* Document excerpt *
##############################
This is a piece about shame and pride, discipline and inadequacy, vitality and the lack of it, and the role of the critic in the psyche. It is about the necessity of sacrificing the ego, albeit temporarily, in exchange for meaningful growth.
This is also a piece about our culture’s problematic relationship with the Sun-Saturn pair, and how our mandatory participation in a kind of cultural neurosis makes it hard for us to honour Saturn well.
I want, in a small but meaningful way, to put the struggle of Sun-Saturn in a social, cultural, political and economic context.
I want to explore how society weaponises our desire to grow up, and uses it to trap us in perpetual adolescence; how our vitality and energy is extracted, hoarded, and ultimately wasted; how we are constantly reminded of our inadequacy and the scarcity of life’s necessities; how we are bullied, manipulated and repeatedly scammed into leaping to the defence of the ego, and how this presents an obstacle for genuine development.
Then, I want to provide some ideas about how to cut out the noise, and get back to the real work.
Welcome Joy and Welcome Sorrow
First of all, what is so worthy about Sun-Saturn that I would bother to defend or advocate for it? After all, few people with an astrological practice relish the prospect of a Sun-Saturn transit.
These transits do tend to coincide with periods of inhibited vitality, feelings of unworthiness and self-doubt, harsh criticism from within or without, or serious challenges to our sense of identity. Sun-Saturn can initiate a growing awareness of one’s mental or physical fallibility, or more broadly, with impermanence and mortality. These can be times when the spotlight is upon us, and our strengths and weaknesses seem to be on show for all to see.
However, all these uncomfortable symptoms of a Sun-Saturn transit have their place in the grand scheme of things. It may be rarer than we care to admit that human beings are motivated to act by anything other than discomfort of some kind. Scarcity, or at least the threat of it, is what inspires most work. Inadequacy, or at least the perception of it, is what most reliably catalyses action. We must become aware (Sun) of what is lacking (Saturn) in order to progress. Recognition is the first step towards rectifying a problem.
It would be too simple to say that “adversity breeds character” or that “hard times make strong men”. These types of arguments contain a grain of truth, but are in dire need of refinement. It is important to state that not all adversity helps a person to grow. What doesn’t kill you only makes you stronger if you are able to heal and transmute your suffering into strength. Such things are not guaranteed.
Saturn does guarantee two things though:
First: there will be suffering.
Second: suffering is redemptive.
The first hardly needs explaining. The second, though, requires clarification.
I first heard that phrase—suffering is redemptive—in the famous “I Have a Dream” speech by Martin Luther King Jr (born with an exact semi-sextile between Sun and Saturn), but it actually appears earlier, in a published article from 1960. Writing on the many hardships that he faced, King reflects:
“As my sufferings mounted I soon realized that there were two ways that I could respond to my situation: either to react with bitterness or seek to transform the suffering into a creative force. I decided to follow the latter course. Recognizing the necessity for suffering I have tried to make of it a virtue. If only to save myself from bitterness, I have attempted to see my personal ordeals as an opportunity to transform myself and heal the people involved in the tragic situation which now obtains. I have lived these last few years with the conviction that unearned suffering is redemptive.”1
Now, suffering is not the only ingredient in our creative vitality, and we should not glamorise or worship it. But when it arrives, the best thing we can do is bear it with grace and dignity, even if only “to save ourselves from bitterness”.
##############################
* Extracted entries *
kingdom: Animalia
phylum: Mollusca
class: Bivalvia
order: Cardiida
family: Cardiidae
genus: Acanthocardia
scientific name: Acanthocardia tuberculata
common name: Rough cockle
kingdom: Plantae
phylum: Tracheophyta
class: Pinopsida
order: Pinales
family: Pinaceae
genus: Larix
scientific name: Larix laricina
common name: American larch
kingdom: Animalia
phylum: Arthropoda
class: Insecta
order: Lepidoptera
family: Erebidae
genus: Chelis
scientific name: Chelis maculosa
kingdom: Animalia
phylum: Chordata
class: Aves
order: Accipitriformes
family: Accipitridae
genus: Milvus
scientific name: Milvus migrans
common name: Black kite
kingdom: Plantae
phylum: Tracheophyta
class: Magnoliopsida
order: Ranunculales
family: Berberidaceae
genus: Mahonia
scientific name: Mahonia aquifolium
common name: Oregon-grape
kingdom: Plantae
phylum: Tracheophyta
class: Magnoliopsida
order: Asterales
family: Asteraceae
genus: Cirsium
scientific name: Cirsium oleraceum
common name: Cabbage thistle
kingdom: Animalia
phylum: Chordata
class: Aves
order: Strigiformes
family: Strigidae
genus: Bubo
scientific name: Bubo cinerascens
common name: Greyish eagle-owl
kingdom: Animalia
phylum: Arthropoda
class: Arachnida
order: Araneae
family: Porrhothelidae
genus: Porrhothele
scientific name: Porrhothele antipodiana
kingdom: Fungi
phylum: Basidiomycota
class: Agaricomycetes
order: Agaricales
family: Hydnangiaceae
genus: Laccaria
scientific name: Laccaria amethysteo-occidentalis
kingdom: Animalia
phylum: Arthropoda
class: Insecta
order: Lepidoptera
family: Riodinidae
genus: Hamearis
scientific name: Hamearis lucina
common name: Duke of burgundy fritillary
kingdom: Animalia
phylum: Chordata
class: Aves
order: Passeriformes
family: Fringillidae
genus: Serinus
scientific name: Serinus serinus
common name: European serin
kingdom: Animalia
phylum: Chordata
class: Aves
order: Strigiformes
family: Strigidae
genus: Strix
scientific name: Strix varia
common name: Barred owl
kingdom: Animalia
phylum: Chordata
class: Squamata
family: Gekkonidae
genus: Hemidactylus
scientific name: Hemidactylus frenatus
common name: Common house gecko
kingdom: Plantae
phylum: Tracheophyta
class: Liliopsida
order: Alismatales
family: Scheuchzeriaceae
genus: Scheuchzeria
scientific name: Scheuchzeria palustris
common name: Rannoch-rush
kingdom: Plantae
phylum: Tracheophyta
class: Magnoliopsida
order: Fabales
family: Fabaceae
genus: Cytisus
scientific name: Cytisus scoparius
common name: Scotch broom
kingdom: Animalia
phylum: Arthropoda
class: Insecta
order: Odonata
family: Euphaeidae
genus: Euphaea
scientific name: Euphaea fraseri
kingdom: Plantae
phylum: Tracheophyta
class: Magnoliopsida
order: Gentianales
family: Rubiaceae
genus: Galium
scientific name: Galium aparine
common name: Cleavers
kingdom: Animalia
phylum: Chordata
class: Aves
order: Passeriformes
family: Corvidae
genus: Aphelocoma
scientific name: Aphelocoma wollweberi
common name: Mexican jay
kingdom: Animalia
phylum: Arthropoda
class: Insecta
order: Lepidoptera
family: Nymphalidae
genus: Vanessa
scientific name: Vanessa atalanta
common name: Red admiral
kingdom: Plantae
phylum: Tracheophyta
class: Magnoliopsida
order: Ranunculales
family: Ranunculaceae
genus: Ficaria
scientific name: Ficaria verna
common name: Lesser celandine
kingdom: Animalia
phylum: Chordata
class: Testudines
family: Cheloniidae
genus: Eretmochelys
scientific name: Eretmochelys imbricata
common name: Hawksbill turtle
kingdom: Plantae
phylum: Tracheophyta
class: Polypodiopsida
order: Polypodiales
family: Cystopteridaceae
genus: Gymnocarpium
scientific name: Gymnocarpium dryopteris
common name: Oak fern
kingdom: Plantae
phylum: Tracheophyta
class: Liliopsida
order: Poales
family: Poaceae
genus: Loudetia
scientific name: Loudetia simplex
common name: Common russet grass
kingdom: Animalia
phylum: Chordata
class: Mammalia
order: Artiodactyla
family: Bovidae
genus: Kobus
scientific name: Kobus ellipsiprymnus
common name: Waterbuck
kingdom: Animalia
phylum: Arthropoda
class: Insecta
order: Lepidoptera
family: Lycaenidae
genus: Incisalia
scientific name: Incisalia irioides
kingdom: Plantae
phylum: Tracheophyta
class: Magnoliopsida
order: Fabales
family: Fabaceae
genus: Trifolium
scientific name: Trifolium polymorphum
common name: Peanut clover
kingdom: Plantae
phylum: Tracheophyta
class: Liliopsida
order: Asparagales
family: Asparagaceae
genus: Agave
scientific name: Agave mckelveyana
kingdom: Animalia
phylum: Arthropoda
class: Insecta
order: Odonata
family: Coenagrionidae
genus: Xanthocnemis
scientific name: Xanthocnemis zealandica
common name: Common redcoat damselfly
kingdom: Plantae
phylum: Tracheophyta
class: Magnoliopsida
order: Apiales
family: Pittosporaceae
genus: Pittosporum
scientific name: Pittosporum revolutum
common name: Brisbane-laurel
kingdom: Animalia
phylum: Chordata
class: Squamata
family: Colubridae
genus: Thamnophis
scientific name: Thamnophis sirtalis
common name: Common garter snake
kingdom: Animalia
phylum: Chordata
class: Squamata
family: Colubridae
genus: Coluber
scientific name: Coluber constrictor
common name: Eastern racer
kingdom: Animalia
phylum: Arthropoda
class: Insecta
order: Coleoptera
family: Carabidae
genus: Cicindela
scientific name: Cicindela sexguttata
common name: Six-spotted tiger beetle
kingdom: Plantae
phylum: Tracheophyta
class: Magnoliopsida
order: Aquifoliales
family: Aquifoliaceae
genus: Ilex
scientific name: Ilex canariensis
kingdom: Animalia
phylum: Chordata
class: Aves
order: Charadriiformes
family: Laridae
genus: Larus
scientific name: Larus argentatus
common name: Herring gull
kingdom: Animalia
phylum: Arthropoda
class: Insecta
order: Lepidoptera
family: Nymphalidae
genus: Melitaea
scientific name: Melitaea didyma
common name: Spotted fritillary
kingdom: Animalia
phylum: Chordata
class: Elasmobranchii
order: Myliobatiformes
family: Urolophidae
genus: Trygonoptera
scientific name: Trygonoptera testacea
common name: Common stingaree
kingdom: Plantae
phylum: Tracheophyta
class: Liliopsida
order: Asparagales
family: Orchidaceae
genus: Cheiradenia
##############################
* Exercise instructions *
- 1) In the Sun-Saturn piece, list the contexts in which the author wants to place the struggle of Sun-Saturn.
- 2) Resume the Sun-Saturn piece from its final sentence, in the same style.

* Answers *
- 1) Social, cultural, political, economic

- 2)
But more than a simple coping mechanism, it is a choice; to wilfully reject a posture of disempowered resentment. Not in order to gain some moral high ground, but for the sake of our own sanity and integrity; simply to continue functioning, one must avoid being ruled by bitterness.
It is, ultimately, simple: Suffering is redemptive, because it has to be.
Because, when anguish inundates us, when we lose that which we care about and which we belong to, the possibility of redemption is all that is left—the merest shred of hope.
Hope that what comes next will be enough to render all our previous suffering worthy. Hope that we can remember how to be in love with life again, and look back on hard times with a gratitude for the lessons they brought to us.
Your joy is your sorrow unmasked.
And the selfsame well from which your laughter rises was oftentimes filled with your tears.
And how else can it be?
The deeper that sorrow carves into your being, the more joy you can contain.
—Kahlil Gibran (Sun trine Saturn)
When we feel at our most abandoned and unwelcome, when we are confronted with death and illness, or when we come up against implacable authority, and are squashed under the weight of civilisation’s impersonal and indifferent machinery—that is when we find out just how developed is our capacity for dignity, for there is none to be found in a life without suffering.
Bitterness and resentment are symptoms of resistance; when we don’t allow ourselves to fully experience our emotions, they become poisonous to us. Though it is not guaranteed, the occurrence of betrayal, oppression, persecution, wounding or exile can be the pivot point upon which we turn.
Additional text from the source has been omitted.